*** Opening of Source material ***

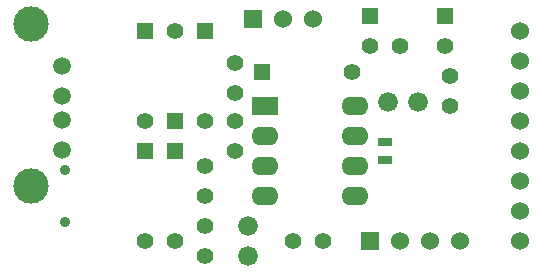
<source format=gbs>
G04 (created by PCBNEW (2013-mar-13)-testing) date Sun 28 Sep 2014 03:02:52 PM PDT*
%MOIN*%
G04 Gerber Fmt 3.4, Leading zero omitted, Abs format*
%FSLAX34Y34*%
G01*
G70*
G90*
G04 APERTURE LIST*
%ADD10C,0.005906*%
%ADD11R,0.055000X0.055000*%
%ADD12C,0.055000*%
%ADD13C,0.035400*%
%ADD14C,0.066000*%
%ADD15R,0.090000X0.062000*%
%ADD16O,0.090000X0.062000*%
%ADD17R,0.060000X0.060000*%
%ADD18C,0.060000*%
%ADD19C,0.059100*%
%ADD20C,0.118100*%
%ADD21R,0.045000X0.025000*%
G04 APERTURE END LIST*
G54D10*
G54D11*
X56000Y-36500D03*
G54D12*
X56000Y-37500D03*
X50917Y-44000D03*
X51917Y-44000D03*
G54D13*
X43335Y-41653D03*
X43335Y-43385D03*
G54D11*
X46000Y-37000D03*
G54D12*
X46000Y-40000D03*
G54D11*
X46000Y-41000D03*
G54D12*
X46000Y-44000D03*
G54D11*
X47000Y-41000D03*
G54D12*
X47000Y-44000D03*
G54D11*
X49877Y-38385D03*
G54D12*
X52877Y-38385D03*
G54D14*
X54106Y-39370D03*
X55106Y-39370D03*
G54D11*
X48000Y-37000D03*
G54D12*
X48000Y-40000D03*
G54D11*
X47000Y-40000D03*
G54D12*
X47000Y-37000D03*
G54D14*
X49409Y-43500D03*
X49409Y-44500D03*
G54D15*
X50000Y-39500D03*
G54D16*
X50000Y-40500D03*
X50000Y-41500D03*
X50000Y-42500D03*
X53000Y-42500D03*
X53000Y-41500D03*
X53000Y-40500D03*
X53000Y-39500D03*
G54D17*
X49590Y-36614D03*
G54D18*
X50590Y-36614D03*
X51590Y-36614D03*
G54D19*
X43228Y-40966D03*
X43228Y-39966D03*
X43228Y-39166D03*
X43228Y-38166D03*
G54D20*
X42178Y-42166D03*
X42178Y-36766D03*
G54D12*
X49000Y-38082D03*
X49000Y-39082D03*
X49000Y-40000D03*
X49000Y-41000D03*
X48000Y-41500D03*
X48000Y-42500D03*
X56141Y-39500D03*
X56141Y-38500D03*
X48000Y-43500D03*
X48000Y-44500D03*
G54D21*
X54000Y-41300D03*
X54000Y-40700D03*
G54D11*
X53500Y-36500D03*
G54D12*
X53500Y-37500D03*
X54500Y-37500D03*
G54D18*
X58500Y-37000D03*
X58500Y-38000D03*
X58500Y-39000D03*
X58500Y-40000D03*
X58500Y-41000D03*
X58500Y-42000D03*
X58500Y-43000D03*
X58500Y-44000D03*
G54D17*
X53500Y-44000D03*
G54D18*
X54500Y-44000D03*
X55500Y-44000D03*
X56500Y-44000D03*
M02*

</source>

*** Close of Source material ***
*** Opening of Source material ***

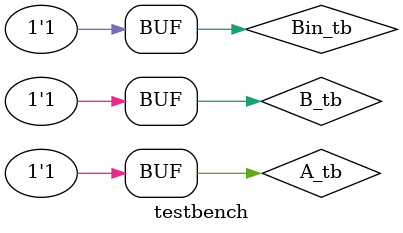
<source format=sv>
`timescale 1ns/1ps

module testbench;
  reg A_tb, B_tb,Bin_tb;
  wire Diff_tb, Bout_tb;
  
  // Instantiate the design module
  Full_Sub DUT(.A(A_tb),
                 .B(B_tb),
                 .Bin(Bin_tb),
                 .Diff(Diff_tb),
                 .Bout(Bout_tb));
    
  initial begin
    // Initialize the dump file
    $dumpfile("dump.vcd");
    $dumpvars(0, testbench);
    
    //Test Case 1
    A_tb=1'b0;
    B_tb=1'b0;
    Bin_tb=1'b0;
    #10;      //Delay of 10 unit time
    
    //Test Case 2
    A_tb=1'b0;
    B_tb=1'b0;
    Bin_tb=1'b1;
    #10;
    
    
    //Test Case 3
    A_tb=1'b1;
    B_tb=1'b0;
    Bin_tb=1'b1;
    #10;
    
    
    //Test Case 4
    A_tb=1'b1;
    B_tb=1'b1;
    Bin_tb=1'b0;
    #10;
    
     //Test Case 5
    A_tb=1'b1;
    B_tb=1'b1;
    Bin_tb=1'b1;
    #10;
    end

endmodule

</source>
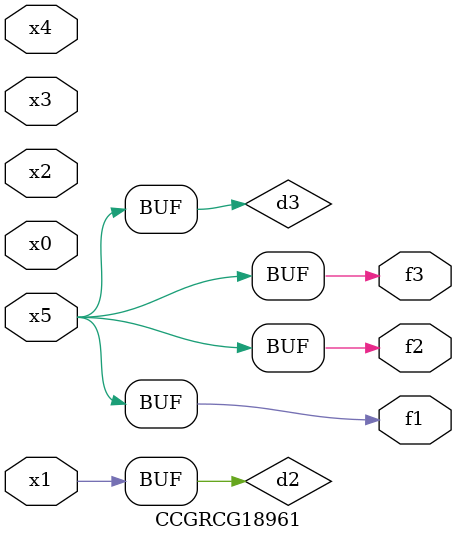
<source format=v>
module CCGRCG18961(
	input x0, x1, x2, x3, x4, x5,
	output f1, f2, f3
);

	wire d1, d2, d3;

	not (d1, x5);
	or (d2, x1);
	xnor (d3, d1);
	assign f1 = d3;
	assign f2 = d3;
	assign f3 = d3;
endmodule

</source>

*** Close of Source material ***

What to work on » Copy out the range of lines above starting at the line with "reg A_tb, B_tb,Bin_tb;" and ending at the line with "the dump file", exactly and including both.

Solution to the problem »
  reg A_tb, B_tb,Bin_tb;
  wire Diff_tb, Bout_tb;
  
  // Instantiate the design module
  Full_Sub DUT(.A(A_tb),
                 .B(B_tb),
                 .Bin(Bin_tb),
                 .Diff(Diff_tb),
                 .Bout(Bout_tb));
    
  initial begin
    // Initialize the dump file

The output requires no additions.